The NIST gonio-spectroradiometer is used to measure total spectral radiant flux (TSRF) of incandescent lamps. The instrument consists of a 3-axis scanning mechanism; an array spectroradiometer equipped with a fast, cooled (-10oC) charged-coupled device (CCD), and a computer system that controls the instrument’s motion and acquires data.
The short arm of the 3-axis scanning mechanism is used to set up the lighting orientation of a test lamp. The long arm rotates the irradiance head of the spectroradiometer around the θ axis. And, the lamp holder rotates around the φ axis. The dead angle of θ is ± 3 degrees due to the mechanism of the lamp holder (that is, 0o < θ < 177o). The scanning motors for both θ and φ axes stop when a measurement occurs. For a scanning angle interval of 10o for both θ and φ, the total time for measuring a test lamp is approximately one hour.

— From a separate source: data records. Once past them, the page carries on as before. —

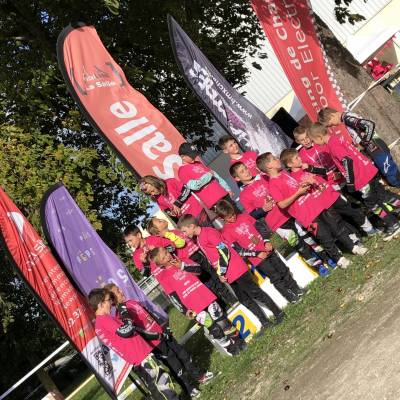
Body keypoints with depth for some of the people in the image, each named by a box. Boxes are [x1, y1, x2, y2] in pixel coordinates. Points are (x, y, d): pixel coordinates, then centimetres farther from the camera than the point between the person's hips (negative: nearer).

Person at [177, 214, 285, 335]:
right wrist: (220, 272, 13)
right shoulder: (198, 239, 12)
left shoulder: (208, 232, -16)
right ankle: (265, 322, 19)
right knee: (244, 299, 11)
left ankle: (278, 313, 13)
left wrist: (222, 271, -17)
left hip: (236, 269, -9)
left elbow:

On the long arm of the 3-axis scanning mechanism, an irradiance head with approximate cosine response (a UV transmissive diffuser with diameter of 15 mm) is mounted to end and has a rotation radius for θ of ≈1.25 m. Errors from scattered ambient stray light are minimized with a hood mounted on the irradiance head to limit the field of view within the light trap mounted on the other end of the long arm.
Attached to the fixed frame of the gonio-spectroradiometer is the CCD array spectroradiometer. A 5 m quartz fiber bundle couples the rotating irradiance head to the stationary array spectroradiometer. The twisting effect of the fiber bundle on the responsivity of the spectroradiometer was tested to be less than 0.1 %. Two spectral irradiance standard FEL lamps are used to calibrate the spectroradiometer with the arm of the irradiance head oriented horizontal (θ = 90°).
Nonlinearities in the signal and errors from spectral stray light have been characterized and corrected for the spectroradiometer. Corrections are applied for all measurements. This includes the standard FEL lamps measurements (for relative spectral irradiance responsivity calibration) and the test lamp measurements at every viewing angle.